Sabemos que en el centro de nuestra galaxia descansa un colosal agujero negro supermasivo, pero nos acabamos de enterar que parece estar de fiesta con un espectáculo de luces digno de una discoteca. Con ayuda del telescopio James Webb, un equipo de astrofísicos ha obtenido la visión más detallada y prolongada hasta la fecha de Sagitario A*.
El agujero negro de la vía láctea está en plena fiesta cósmica
En un estudio reciente publicado en la revista The Astrophysical Journal Letters, ofrece pistas clave sobre la naturaleza de los agujeros negros y la dinámica de su entorno. Los investigadores descubrieron que el disco de acreción que rodea a Sagitario A*, compuesto por gas y polvo en espiral, emite una corriente constante de fulguraciones sin periodos de descanso. Estas erupciones de energía varían en duración e intensidad: algunas son breves destellos que duran apenas segundos, mientras que otras cegadoras y brillantes.
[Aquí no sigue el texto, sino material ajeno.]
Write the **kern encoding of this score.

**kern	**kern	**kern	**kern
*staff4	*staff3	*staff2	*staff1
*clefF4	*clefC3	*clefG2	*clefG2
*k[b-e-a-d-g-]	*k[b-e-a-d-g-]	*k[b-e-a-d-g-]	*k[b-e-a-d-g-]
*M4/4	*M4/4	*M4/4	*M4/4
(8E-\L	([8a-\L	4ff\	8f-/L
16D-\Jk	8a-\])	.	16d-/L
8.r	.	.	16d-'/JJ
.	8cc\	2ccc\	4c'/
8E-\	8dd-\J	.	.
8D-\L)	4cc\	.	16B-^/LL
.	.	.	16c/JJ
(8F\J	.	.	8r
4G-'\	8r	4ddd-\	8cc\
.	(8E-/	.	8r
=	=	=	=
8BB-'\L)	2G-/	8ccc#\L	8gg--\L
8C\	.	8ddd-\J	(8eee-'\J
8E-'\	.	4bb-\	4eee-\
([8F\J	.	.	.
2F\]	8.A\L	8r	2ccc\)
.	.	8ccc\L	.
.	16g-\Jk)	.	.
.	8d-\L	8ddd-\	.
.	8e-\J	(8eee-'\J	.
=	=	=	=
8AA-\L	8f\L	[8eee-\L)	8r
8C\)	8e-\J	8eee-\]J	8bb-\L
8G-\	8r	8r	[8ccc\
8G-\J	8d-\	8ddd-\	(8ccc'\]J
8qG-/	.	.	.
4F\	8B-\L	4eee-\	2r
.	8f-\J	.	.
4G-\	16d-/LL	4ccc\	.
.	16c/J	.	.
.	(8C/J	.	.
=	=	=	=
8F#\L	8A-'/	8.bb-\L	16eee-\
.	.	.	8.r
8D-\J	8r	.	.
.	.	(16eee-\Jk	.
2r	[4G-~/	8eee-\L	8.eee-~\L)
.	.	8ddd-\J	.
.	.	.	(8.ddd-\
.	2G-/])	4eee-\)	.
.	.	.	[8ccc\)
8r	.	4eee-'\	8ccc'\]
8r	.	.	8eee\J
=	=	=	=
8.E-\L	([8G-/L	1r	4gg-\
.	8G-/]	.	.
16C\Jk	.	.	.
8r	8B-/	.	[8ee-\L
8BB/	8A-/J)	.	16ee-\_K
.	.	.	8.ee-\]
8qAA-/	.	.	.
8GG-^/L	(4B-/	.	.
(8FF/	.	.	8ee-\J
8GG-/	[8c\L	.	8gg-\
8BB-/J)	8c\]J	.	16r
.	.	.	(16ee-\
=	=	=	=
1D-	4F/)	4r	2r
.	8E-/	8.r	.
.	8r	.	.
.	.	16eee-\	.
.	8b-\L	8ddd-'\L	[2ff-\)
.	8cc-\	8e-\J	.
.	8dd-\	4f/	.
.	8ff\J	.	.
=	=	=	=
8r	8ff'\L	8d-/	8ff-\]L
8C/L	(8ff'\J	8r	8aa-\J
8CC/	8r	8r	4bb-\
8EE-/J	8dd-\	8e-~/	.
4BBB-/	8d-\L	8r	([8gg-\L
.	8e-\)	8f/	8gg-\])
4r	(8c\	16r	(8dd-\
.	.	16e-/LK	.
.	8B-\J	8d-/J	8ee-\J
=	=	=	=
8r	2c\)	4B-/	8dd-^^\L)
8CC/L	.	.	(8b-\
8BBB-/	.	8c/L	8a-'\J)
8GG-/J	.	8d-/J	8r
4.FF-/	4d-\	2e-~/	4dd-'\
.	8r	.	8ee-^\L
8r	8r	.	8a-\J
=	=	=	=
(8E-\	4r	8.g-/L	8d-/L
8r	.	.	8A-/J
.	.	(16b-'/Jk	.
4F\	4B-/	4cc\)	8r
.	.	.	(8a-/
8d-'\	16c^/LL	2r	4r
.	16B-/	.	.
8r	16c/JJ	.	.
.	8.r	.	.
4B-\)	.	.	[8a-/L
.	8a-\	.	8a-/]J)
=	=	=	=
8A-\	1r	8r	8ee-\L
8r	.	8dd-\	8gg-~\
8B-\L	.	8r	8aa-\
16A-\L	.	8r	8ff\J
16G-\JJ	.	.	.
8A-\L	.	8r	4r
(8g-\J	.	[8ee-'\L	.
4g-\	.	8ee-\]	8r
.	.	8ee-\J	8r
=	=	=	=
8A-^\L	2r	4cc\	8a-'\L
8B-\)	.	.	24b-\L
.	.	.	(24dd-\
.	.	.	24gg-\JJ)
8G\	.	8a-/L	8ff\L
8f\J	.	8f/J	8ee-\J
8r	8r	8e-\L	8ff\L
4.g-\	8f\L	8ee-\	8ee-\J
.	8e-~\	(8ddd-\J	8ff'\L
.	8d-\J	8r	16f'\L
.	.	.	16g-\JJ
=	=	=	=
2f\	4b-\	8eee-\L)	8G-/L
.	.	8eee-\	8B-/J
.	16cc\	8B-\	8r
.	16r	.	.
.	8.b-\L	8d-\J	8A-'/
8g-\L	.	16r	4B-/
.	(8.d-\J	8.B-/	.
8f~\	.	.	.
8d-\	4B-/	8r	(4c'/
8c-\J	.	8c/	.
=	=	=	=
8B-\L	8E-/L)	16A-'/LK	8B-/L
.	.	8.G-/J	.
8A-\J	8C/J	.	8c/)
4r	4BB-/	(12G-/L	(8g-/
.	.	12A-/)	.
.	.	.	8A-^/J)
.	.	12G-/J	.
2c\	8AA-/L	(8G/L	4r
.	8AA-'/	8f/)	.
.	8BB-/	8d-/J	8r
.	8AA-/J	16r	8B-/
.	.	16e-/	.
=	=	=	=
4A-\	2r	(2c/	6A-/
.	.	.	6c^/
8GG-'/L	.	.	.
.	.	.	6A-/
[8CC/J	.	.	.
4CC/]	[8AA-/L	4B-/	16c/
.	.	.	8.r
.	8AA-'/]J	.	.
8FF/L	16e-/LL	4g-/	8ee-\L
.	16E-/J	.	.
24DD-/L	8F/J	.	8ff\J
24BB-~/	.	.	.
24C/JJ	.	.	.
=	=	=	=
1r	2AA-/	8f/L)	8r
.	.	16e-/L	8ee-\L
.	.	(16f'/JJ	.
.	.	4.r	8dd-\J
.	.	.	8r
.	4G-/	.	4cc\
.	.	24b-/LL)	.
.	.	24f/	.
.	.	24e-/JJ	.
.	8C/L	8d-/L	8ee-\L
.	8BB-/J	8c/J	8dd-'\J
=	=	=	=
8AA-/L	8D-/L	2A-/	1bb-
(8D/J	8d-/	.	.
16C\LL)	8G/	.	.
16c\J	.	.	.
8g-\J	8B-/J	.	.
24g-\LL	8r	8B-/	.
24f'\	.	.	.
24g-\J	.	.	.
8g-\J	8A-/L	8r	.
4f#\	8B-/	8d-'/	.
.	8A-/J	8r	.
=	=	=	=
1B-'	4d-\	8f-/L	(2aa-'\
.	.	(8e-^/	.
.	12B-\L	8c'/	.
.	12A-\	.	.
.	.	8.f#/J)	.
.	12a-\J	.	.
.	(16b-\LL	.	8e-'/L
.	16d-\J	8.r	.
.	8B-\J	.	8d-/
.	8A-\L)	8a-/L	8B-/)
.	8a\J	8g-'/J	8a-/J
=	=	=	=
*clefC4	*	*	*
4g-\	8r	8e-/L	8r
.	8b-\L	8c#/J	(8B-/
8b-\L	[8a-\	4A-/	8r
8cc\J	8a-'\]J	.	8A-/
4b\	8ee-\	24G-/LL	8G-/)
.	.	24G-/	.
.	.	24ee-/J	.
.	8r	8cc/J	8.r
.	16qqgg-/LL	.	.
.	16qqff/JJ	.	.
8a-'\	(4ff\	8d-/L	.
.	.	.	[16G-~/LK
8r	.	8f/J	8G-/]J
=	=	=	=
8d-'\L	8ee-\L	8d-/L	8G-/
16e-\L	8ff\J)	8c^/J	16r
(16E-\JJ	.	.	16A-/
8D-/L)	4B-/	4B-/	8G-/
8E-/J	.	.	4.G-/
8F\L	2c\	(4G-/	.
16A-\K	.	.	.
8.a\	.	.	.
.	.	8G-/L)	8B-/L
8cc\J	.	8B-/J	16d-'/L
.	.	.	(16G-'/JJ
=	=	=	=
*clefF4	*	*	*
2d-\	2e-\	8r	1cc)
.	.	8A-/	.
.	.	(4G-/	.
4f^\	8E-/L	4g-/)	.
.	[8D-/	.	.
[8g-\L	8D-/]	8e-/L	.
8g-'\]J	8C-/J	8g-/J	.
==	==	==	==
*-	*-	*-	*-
En la siguiente recreación artística se aprecia al agujero negro supermasivo que se encuentra en el centro de la galaxia, la Vía Láctea. En el disco se pueden apreciar varios puntos calientes que se asemejan a las erupciones solares, pero a una escala más energética, algunos más brillantes que otros. El agujero negro aparece envuelto por encima y por debajo, esto se debe a que su gravedad curva la luz procedente del otro lado del disco, similar a cómo se representó en la película Interstellar.

El equipo de investigadores utilizó la cámara de infrarrojo cercano (NIRCam), uno de los principales instrumentos a bordo de Webb, para observar Sagitario A* durante un total de 48 horas en incrementos de 8 a 10 horas a lo largo de un año. Al observar cómo cambiaba el agujero negro con el tiempo, los destellos surgían sin un patrón, como si se tratase de juegos artificiales al azar. Debido a la velocidad de los destellos, se cree que deben originarse muy cerca del horizonte de eventos.
«En nuestros datos vimos un brillo burbujeante que cambiaba constantemente, y luego, de repente, ¡boom! Una gran explosión de luz apareció de la nada. Después, volvía a calmarse. No encontramos un patrón en esta actividad. Parece ser aleatoria», dijo en un comunicado Farhad Yusef-Zadeh, de la Universidad Northwestern en Illinois, quien dirigió el estudio.
Todavía no está claro cómo se producen estos destellos al borde del agujero negro. Hay dos hipótesis y procesos que se están evaluando. Las pequeñas perturbaciones dentro del disco de acreción probablemente generen los destellos débiles, las fluctuaciones turbulentas pueden comprimir el plasma provocando una explosión temporal. Los estallidos más grandes pueden deberse a cuando dos campos magnéticos chocan liberando partículas cargadas de energía a velocidades cercanas a la luz.
«Es similar a cómo el campo magnético del Sol se acumula, se comprime y luego provoca una erupción solar», explicó Yusef-Zadeh. «Por supuesto, los procesos son más dramáticos porque el entorno alrededor de un agujero negro es mucho más energético y mucho más extremo. Pero la superficie del Sol también burbujea de actividad».
Más adelante los astrónomos esperan utilizar al telescopio James Webb para observar Sagitario A* durante un período de tiempo más largo, como 24 horas ininterrumpidas. Esto permitirá obtener detalles que permanecieron ocultos en observaciones de periodos más cortos.